Trained seals, ventriloquists, dancers, acrobats, comics, short playlets, musical acts, novelty artists; anything that was entertaining to watch was considered vaudeville. Acts were signed to contracts by large theatre chains that controlled every aspect of this highly profitable business. Locally, The Shea brothers built three theatres in Toronto – Shea’s Hippodrome, The Strand and Shea’s Victoria as well as theatres in Buffalo and Detroit, some of which still bear their name today.
In Toronto, The Loew’s Yonge Street and Winter Garden theatres were designed by noted Broadway architect Thomas Lamb. For the first time in Canada, two theatres were constructed, one above the other, each with a totally different decor. More importantly, these theatres were designed to ensure that a large audience could see and hear what was happening on stage and do so with minimal risk.
Backstage, the world of the stagehand was changing too. Vaudeville required an inventory of set pieces and drops that could service the needs of a wide variety of acts. Usually these items were fabricated in a single scene shop and sent to the various theatres in the chain. In addition to setting up and changing over the set, part of the work of the stagehand would involve the maintenance and repair of these ‘stock’ items. The art of scenic painting evolved too, in order to take advantage of the transition from dim gas lighting to much brighter electrical illumination. (Excellent examples of this new style can be seen in the drops hung in the mezzanine of the Elgin and Wintergarden Theatre.)
Electrical fixtures were installed in footlights, overhead borders and booms mounted in the wings. Light bulbs were painstakingly dipped in coloured lacquer and used to create three basic colour washes. The first carbon arc lamps came on the scene and a ‘hand’ could operate two at a time provided they were close together. These instruments were powered by direct current and plugged into floor pockets situated in the wings, on the fly floor or in calcium balconies just outside of the proscenium arch.
Knife switch resistance dimmers allowed the stage electrician to quickly respond to the fast-paced demands of vaudeville. The development of fly galleries with sufficiently high grids allowed the efficient storage and movement of large pieces of stage scenery and large drops or cycloramas. For the next forty years the ‘hemp house’ and the system of counter-weighting by using sandbags became the standard in every theatre. An experienced flyman like Jack Bailey had a certain way to arrange the lines in a five line set (short, short centre, centre, long centre and long) so a piece could be trimmed without removing the bags.

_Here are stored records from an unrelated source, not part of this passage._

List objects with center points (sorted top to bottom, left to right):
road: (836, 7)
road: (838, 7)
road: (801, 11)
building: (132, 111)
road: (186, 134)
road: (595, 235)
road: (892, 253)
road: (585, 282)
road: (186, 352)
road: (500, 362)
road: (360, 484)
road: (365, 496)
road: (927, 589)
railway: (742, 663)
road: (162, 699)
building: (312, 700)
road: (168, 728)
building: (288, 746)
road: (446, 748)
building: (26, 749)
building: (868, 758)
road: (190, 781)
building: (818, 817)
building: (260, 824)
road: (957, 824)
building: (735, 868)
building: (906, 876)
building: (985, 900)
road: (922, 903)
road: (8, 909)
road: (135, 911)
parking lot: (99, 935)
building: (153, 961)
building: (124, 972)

A vaudeville show typically consisted of a half dozen live acts interspersed with five moving picture reels. This cycle repeated for 12 hours of the day and night, six days of the week. A ‘big time’ vaudeville show in a major theatre would engage 5 or 6 men at least. Every week would begin with a fresh bill.
Attractions generally travelled by train and the job of unloading and transporting the set and props from Union Station to the venue was done by members of IA Local 488, known as the ‘clearers’. According to Local 58 member Bill Benzummin, “The clearers, who we would now call truck loaders or car loaders, they carried the sets in from the horse-drawn vans and laid it on the stage. And then the stage hands took it from there.” In 1921 under orders from the International office in New York, Local 58 absorbed the membership of the clearers. (This sort of amalgamation was going on in major cities all across North America about this time). Brother Don Koster, traces his union roots back to the clearers and other familiar names from the rolls are Fisher, Marshall, Montgomery and Cassidy.

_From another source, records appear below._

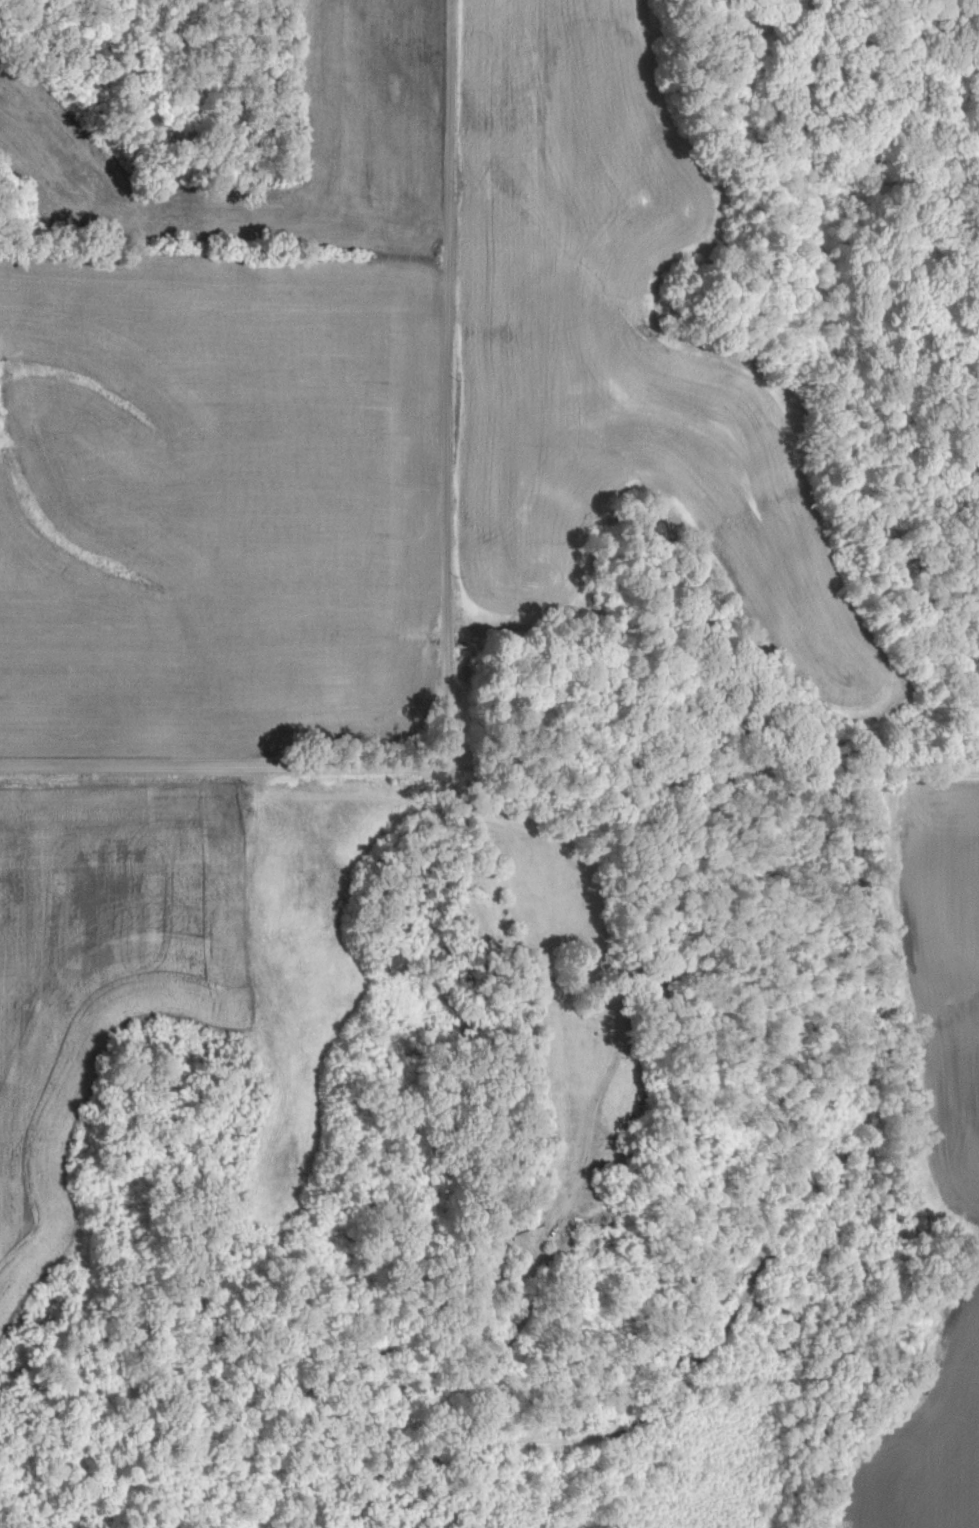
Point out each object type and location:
road: (445, 385)
building: (141, 720)
road: (489, 771)
road: (620, 985)
building: (661, 990)
building: (498, 1261)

Other ‘big time’ vaudeville houses in Toronto included The Uptown, The Strand, The Pantages and The Regent. Every week, each shop steward would make a written report to the executive board and remit the permit money collected from the ‘extra’ men. The opportunities for work grew as The Mutual Street Arena saw duty as an occasional opera house and concert hall. The Coliseum at the Canadian National Exhibition and Hart House Theatre at the University of Toronto also opened in the ‘roaring twenties’. To its credit, the Local aggressively solicited new business, hiring a representative to lobby the government for favourable labour legislation.
In fact, work was so plentiful in the twenties that Local 58 finally appointed Charles O’Donnell as business agent to handle the distribution of calls. With this new system in place things ran much more smoothly and eventually the office became an elected one. There were a few problems along the way however. When one BA showed too great a fondness for drink, the executive board summarily removed him from office.

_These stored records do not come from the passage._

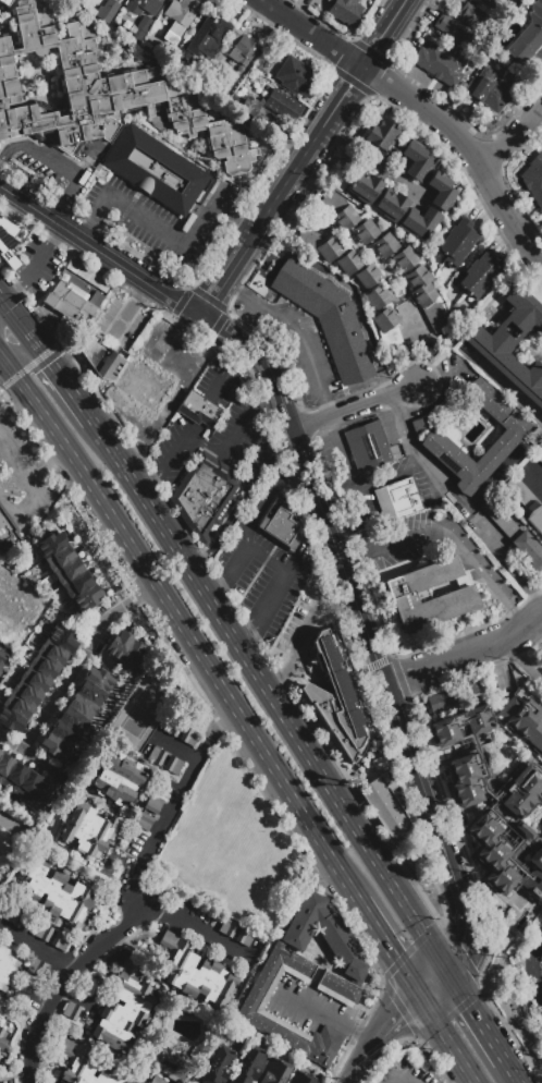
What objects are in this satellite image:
building: (5, 1)
building: (490, 2)
building: (142, 7)
building: (106, 10)
building: (346, 10)
building: (180, 17)
road: (368, 21)
building: (463, 24)
building: (142, 27)
road: (408, 29)
road: (312, 33)
road: (385, 33)
building: (207, 36)
building: (528, 36)
building: (241, 49)
road: (369, 49)
road: (340, 53)
building: (181, 59)
road: (390, 61)
building: (440, 64)
building: (296, 76)
road: (378, 77)
road: (350, 81)
building: (493, 88)
building: (99, 94)
road: (369, 94)
building: (249, 105)
building: (283, 106)
building: (382, 134)
road: (511, 136)
road: (315, 138)
road: (468, 150)
road: (373, 155)
road: (7, 156)
road: (44, 162)
building: (417, 162)
building: (157, 172)
road: (264, 180)
building: (533, 181)
building: (364, 187)
building: (442, 192)
road: (62, 201)
road: (295, 201)
building: (391, 205)
building: (339, 211)
building: (0, 214)
road: (301, 214)
building: (420, 222)
road: (87, 224)
road: (247, 226)
road: (258, 227)
building: (366, 231)
road: (171, 236)
building: (206, 239)
building: (11, 242)
building: (457, 243)
road: (89, 245)
building: (385, 245)
road: (359, 247)
building: (330, 249)
road: (46, 253)
building: (405, 259)
building: (350, 263)
building: (84, 273)
building: (479, 276)
building: (369, 277)
road: (223, 280)
road: (15, 289)
building: (377, 297)
road: (208, 299)
building: (427, 299)
building: (73, 300)
road: (180, 302)
road: (190, 310)
road: (2, 315)
building: (327, 319)
road: (24, 326)
road: (217, 326)
road: (292, 327)
building: (389, 330)
building: (512, 344)
road: (21, 349)
road: (415, 351)
building: (101, 358)
road: (37, 359)
road: (501, 382)
road: (70, 387)
road: (266, 406)
road: (355, 407)
road: (330, 408)
building: (199, 410)
road: (250, 412)
parking lot: (237, 423)
building: (507, 438)
building: (536, 440)
road: (112, 446)
road: (178, 446)
building: (370, 446)
building: (538, 455)
road: (51, 466)
road: (401, 472)
road: (41, 490)
building: (205, 495)
parking lot: (363, 498)
road: (242, 500)
building: (397, 500)
building: (526, 502)
road: (298, 506)
road: (469, 509)
building: (282, 526)
building: (7, 533)
building: (212, 534)
building: (514, 534)
road: (333, 543)
road: (399, 544)
road: (250, 549)
road: (504, 556)
road: (347, 560)
building: (68, 572)
parking lot: (263, 575)
road: (111, 576)
road: (484, 578)
road: (218, 587)
road: (225, 590)
road: (275, 593)
building: (430, 595)
road: (341, 603)
building: (76, 619)
road: (310, 625)
road: (184, 628)
parking lot: (302, 631)
road: (251, 634)
building: (125, 651)
road: (467, 656)
building: (2, 658)
road: (79, 659)
road: (250, 662)
road: (520, 663)
building: (540, 666)
road: (286, 672)
building: (36, 679)
building: (474, 688)
building: (335, 700)
building: (443, 701)
park: (142, 710)
building: (76, 713)
building: (524, 718)
building: (459, 726)
building: (172, 727)
building: (189, 737)
building: (156, 756)
road: (27, 757)
building: (380, 763)
building: (173, 765)
building: (118, 779)
building: (466, 780)
building: (25, 784)
building: (522, 792)
road: (175, 801)
building: (153, 804)
building: (386, 804)
building: (144, 822)
road: (434, 822)
building: (87, 828)
building: (523, 831)
building: (492, 852)
building: (535, 876)
building: (57, 894)
road: (463, 907)
road: (409, 908)
building: (11, 914)
building: (539, 927)
building: (228, 928)
road: (194, 931)
building: (43, 932)
building: (244, 937)
building: (60, 941)
road: (391, 946)
traffic signals: (463, 948)
road: (35, 949)
road: (458, 950)
traffic signals: (399, 956)
road: (532, 967)
building: (7, 968)
building: (36, 968)
building: (194, 975)
building: (310, 976)
road: (433, 978)
road: (64, 981)
road: (482, 984)
building: (95, 987)
building: (22, 993)
road: (465, 994)
traffic signals: (471, 1004)
road: (399, 1007)
traffic signals: (397, 1008)
building: (124, 1009)
building: (71, 1011)
road: (325, 1018)
road: (438, 1019)
road: (378, 1030)
building: (227, 1034)
building: (3, 1039)
road: (495, 1041)
building: (0, 1056)
building: (173, 1064)
road: (468, 1064)
building: (218, 1065)
building: (251, 1066)
building: (81, 1067)
road: (515, 1071)
building: (275, 1072)
building: (301, 1078)
road: (401, 1079)
road: (471, 1079)
building: (157, 1080)
road: (348, 1081)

The local had its own internal problems, trying to restrain fractious members from the odd brawl and occasionally meting out disciplinary measures to those who were called on the carpet. Perhaps due to the tightly knit nature of the stage brotherhood, access to membership was tightly controlled. The members were not free from the widely held prejudices of the day. Two men, Harry Roth and Harry Chernofsky applied to the Local, each paying their $50.00 fee. They were refused applications on racial grounds. The minutes of the Local refer to them as “the two Hebrew gentlemen”. The struggle for their fair treatment went on for many months, obviously because some of the membership felt strongly that an injustice was being done. In the end, they failed and Roth and Chernofsky were rejected by referendum (not a ballot) and their deposits were refunded.